Joseph Kerman, in an essay in the compilation on Tristan in the Cambridge Opera Handbooks series, believed that the prelude to Act I is a key to understanding the whole work, in a way more profound than in any opera before or since: "Wagner's dramatic vision," he writes, "hinges on the way the opera emerges from the Prelude, on the way the Prelude plays in to the opera." Kerman analyzes more than just the over-analyzed harmony in this music, taking into account the slowed-down, hard-to-parse rhythm (the least dance-like 6/8 ever conceived) and the orgasmic dynamics, which give the listener the "first explicitly sexual tinge" in the score, a "spasm of desire" that is pulled back as Wagner returns to the cello, in the same range and sound as the opening theme of longing. If we accept Kerman's idea about the prelude, to add action to that music, which Wagner did not intend, is risky business. Armfield's decision reinforces what is already in the score, however, that the love story predates the drinking of the potion.
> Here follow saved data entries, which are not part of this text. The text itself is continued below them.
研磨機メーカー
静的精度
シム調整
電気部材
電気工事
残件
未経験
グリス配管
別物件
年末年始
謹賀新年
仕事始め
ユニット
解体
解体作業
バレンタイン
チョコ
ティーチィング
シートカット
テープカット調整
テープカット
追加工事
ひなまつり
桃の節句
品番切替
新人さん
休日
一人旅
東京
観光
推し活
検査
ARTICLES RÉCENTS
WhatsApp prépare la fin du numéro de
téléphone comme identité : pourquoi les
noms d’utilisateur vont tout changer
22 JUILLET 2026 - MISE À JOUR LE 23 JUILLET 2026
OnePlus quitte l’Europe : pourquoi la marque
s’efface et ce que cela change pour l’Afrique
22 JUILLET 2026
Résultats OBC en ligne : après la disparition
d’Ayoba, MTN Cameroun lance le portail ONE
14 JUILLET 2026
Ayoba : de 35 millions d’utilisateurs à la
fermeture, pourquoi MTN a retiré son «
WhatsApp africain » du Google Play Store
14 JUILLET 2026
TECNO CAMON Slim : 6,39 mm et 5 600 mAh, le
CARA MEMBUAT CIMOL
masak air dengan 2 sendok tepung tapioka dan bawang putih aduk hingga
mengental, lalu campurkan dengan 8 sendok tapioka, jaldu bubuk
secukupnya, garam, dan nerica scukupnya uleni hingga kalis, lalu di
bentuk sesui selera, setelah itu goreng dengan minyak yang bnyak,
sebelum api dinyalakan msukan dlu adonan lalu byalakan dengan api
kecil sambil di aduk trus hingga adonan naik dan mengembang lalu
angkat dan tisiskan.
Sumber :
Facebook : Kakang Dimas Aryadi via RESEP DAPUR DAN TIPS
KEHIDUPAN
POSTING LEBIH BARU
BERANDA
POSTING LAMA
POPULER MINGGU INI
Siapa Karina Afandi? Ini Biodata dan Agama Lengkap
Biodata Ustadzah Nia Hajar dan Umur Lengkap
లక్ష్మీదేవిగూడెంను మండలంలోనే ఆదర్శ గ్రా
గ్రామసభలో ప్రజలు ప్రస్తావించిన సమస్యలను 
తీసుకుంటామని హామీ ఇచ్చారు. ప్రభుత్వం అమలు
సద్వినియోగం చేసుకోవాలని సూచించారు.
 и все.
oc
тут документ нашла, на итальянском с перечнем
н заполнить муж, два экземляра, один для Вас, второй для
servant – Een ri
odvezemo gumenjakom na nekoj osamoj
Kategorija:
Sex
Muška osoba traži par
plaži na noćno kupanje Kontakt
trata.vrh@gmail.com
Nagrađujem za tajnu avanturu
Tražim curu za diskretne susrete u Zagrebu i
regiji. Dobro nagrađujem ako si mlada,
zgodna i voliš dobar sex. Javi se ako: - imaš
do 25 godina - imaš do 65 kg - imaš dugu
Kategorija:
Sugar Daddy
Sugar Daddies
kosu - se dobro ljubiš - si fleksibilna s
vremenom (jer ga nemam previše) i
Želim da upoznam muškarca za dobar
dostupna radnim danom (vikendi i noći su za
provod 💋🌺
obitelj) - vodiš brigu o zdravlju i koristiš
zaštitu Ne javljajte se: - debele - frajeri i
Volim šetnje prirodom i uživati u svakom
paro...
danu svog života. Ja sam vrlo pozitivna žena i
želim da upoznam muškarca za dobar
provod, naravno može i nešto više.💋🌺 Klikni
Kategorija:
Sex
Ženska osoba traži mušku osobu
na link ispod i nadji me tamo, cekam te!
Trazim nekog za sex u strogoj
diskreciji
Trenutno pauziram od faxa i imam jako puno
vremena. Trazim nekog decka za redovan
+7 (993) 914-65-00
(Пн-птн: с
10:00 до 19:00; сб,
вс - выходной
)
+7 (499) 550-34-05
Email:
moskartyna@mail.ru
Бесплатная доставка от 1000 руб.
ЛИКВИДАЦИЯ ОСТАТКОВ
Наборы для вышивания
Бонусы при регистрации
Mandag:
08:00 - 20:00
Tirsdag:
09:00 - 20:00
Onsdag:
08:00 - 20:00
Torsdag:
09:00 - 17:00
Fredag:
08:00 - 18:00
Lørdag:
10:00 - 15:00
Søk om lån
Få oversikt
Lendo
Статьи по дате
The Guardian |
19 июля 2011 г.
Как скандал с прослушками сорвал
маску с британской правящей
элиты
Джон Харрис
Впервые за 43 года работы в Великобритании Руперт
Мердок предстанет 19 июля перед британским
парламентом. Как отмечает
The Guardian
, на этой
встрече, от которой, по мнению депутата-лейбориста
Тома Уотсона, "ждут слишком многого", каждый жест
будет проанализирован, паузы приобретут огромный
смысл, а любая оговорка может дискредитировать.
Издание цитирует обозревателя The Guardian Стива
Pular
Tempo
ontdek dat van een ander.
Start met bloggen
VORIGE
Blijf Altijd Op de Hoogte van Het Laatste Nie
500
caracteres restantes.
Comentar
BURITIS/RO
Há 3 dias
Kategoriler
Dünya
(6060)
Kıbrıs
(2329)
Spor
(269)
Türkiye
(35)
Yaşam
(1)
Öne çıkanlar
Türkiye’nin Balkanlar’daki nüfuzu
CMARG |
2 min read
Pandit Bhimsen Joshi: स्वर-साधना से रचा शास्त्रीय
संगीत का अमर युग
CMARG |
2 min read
Iréne Theorin (Isolde) and Wilhelm Schwinghammer (Marke) in Tristan und Isolde, Washington National Opera, 2013 (photo by Scott Suchman)

Previous reviews:
September 15 | September 18 | September 21
Indeed, to add so much unsung action -- during the Act II prelude, Isolde and Brangäne sit down next to the burning torch and adlib some playful movements (Theorin and Elizabeth Bishop did different things at this point all three nights I have seen so far); during the Act III prelude, Kurwenal gives the unconscious Tristan a sponge bath, which undercuts the gloom of the scene a bit -- to Tristan seems a crazy idea. For Wagner already included in Tristan the most notorious dumb show in opera history, actions that the two singers are supposed to mime after drinking the love potion. Wagner's stage directions instruct Isolde to drink and throw the goblet aside. Terrified, they gaze into each other's eyes, seized with trembling, clutching at their hearts, raising their hands to their heads, as desire grows in their hearts. Kerman singles out these "shenanigans" as "an embarrassment to Wagnerians," stage directions that indicate actions the two singers should take as the orchestra plays out what they are feeling, a "musical semaphoring of onstage gestures."

Armfield staged this quite convincingly, mostly in keeping with Wagner's demands. Darkness falls over the scene, leaving Tristan and Isolde in spotlights on opposite sides of the stage. Facing away from one another, hanging onto the ship-like cables at the edge of the raked stage, they mirror one another's actions -- a decision that mostly kept the audience from laughing, which is the danger for directors in this scene. (I heard a lot of laughter only at this performance. It was especially when the two singers looked longingly at each other that people tended to start tittering.) Kerman also puts a lot of emphasis on a moment in the second act that most viewers would probably not notice, that is, Tristan's cursory response to Marke's speech ("O King, this I cannot tell you, and what you would ask, you can never experience"), which Kerman feels is of primary significance. "These words administer an intolerable snub" to Marke, Kerman adds, leading to Melot's challenge. Armfield underscores the moment by having Tristan remain seated on the floor when he sings them, rather than standing in his king's presence.

This was the final performance for both lead singers, and where Ian Storey's performance stayed the same, perhaps even weakened slightly in vocal power, Theorin's grew in my estimation over the course of three performances. I had hoped that, on her final night, she would have let it rip a bit more in the Liebestod, which remained, as it had the previous two performances, a little too much on the ethereal side.

A few tickets remain for the final performance of this production, this evening (September 27, 6 pm), with Clifton Forbis and Alwyn Mellor taking over the title roles.